Maybe the headline is a tad misleading; Joe Blanton-to-the-bullpen looked like something of a success story before he went to Pittsburgh and worked under the tutelage of pitching coach guru Ray Searage. But it was in Pittsburgh and under Searage that Blanton really took off, and without that time in Pittsburgh, Blanton may very well have been Just Another Reliever on the scrap heap, rather than a reliever who receives $4 million on a one-year deal to pitch for the Los Angeles Dodgers.
It’s the year 2016, and we live in a world where Joe Blanton is getting guaranteed money to serve as a relief weapon for a contender. What a time to be alive.
Like many of you, I’ve long played fantasy baseball, and I’ve got a history with Mr. Blanton. Beware: I’m currently breaking rule No. 1 of playing fantasy baseball by talking about my fantasy baseball team. Nobody cares, I know, but I promise it won’t take long, and it’s related to the events at hand. My history with Joe Blanton goes like this: when I first started learning about sabermetrics, I learned about xFIP, and thought to myself, “Hey, this could be a useful tool for fantasy baseball.” One single stat, a predictive stat, that shows you potential under- and over-performers who have the peripherals to succeed; it was perfect!
Through the power of the almighty xFIP, I hastily, yet assertively, concluded that Joe Blanton was just unlucky. I concluded that Joe Blanton’s peripherals hinted at better results than he’d shown, and that Joe Blanton would provide Good Value. I drafted Joe Blanton, and then he was bad. Drats. Unlucky. Drafted him again, bad again. It goes on like this for several seasons until I couldn’t draft Joe Blanton anymore because he was no longer in the major leagues. At a certain point, I think I just became pot-committed and was determined to squeeze a good season out of Joe Blanton. It never came.
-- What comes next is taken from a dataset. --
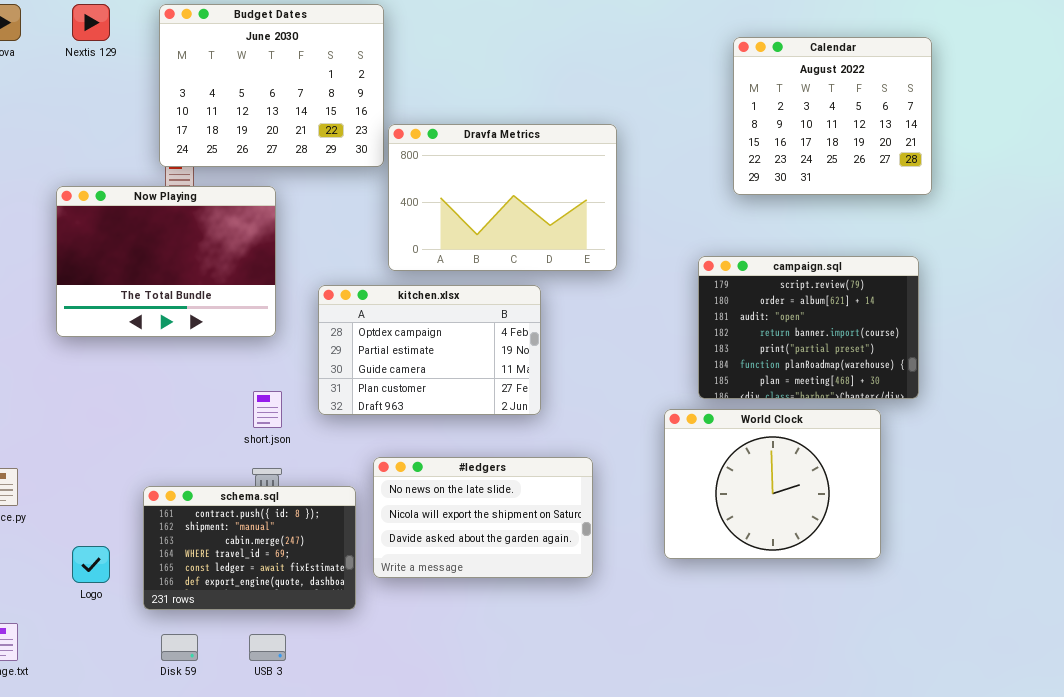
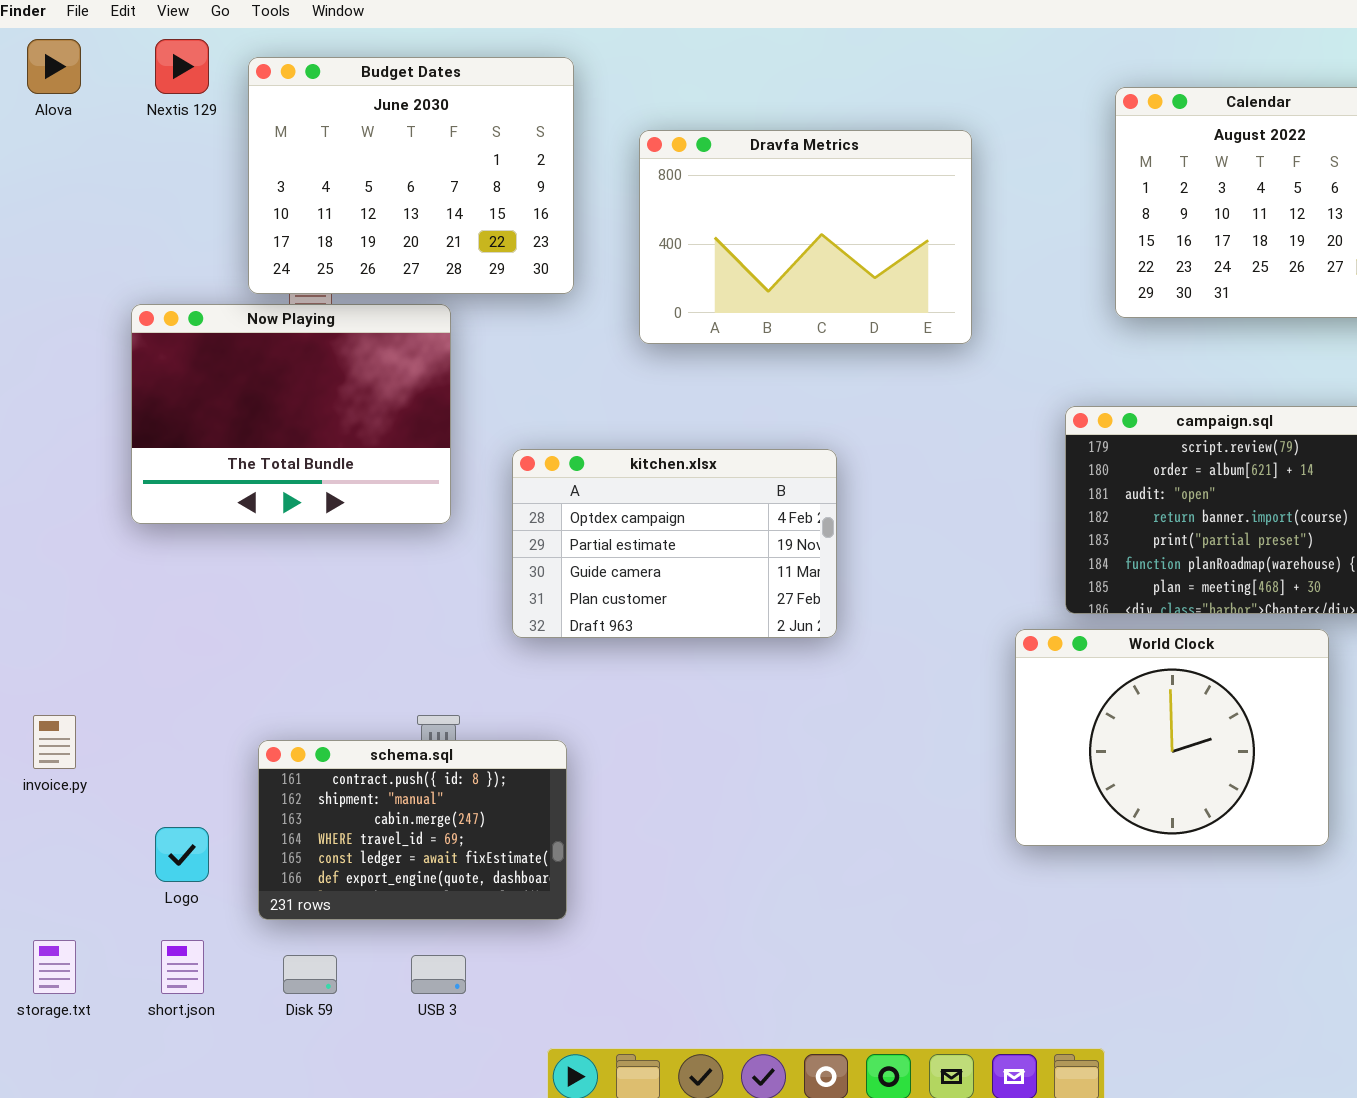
Budget Dates: [159,4,384,167] -> [248,57,574,294], moved
Dravfa Metrics: [388,124,617,271] -> [639,130,972,344], moved
short.json: [253,391,282,428] -> [161,940,204,994], moved
#ledgers: [373,457,593,578] -> none, closed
The point is this: Joe Blanton was always close. It always seemed like he might just be an adjustment away. An adjustment, or a lucky home run season. One of the two. He didn’t get a ton of strikeouts, but he got enough, he didn’t walk anybody, and he got a bunch of ground balls. That’s typically the beginning of a strong recipe for a successful pitcher, except Joe Blanton just gave up so many freaking dingers. Joe Blanton dingered himself right out of baseball, culminating in a 2013 in which he allowed 29 homers in 28 appearances. That was it for Blanton.
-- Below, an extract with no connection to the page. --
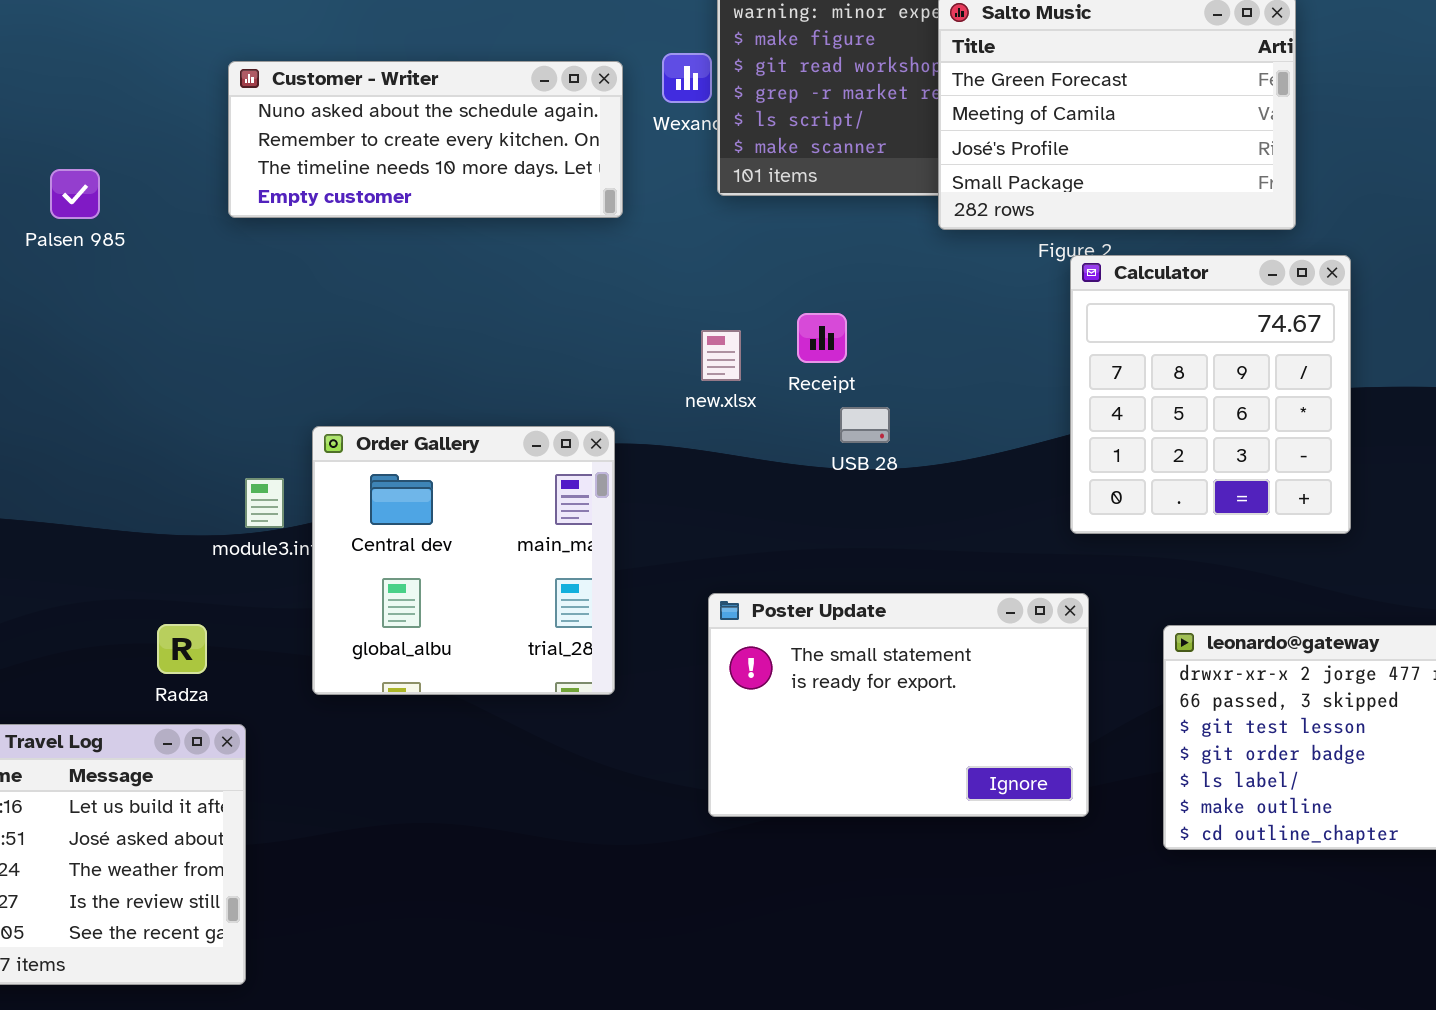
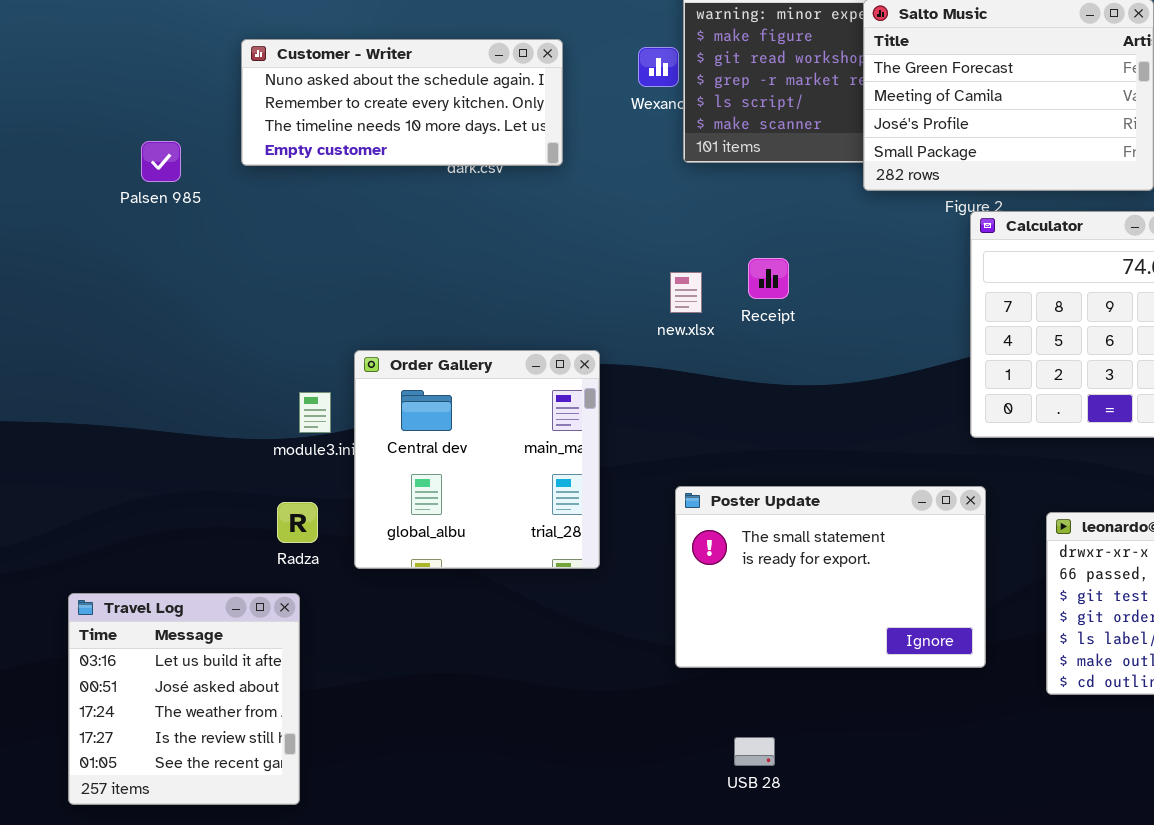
Customer - Writer: [228,61,623,218] -> [241,39,563,166], moved
USB 28: [840,407,890,443] -> [734,737,775,766], moved
Radza: [157,624,207,674] -> [277,502,318,543], moved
Or so we thought — until right around this time last year, when Blanton announced he was coming out of retirement, and we scoffed. Until Blanton received a minor league deal with the Royals, and we scoffed. Until Blanton found his way onto the major league roster and pitched effectively out of the bullpen, and we continued to scoff, but our hearts weren’t really in it, and as we scoffed we kind of looked around the proverbial room at one another, quizzically, as if to say, “Should we still be scoffing?” Until Blanton made his way to Pittsburgh and flat-out dominated, and we all just sat there, dumbfounded.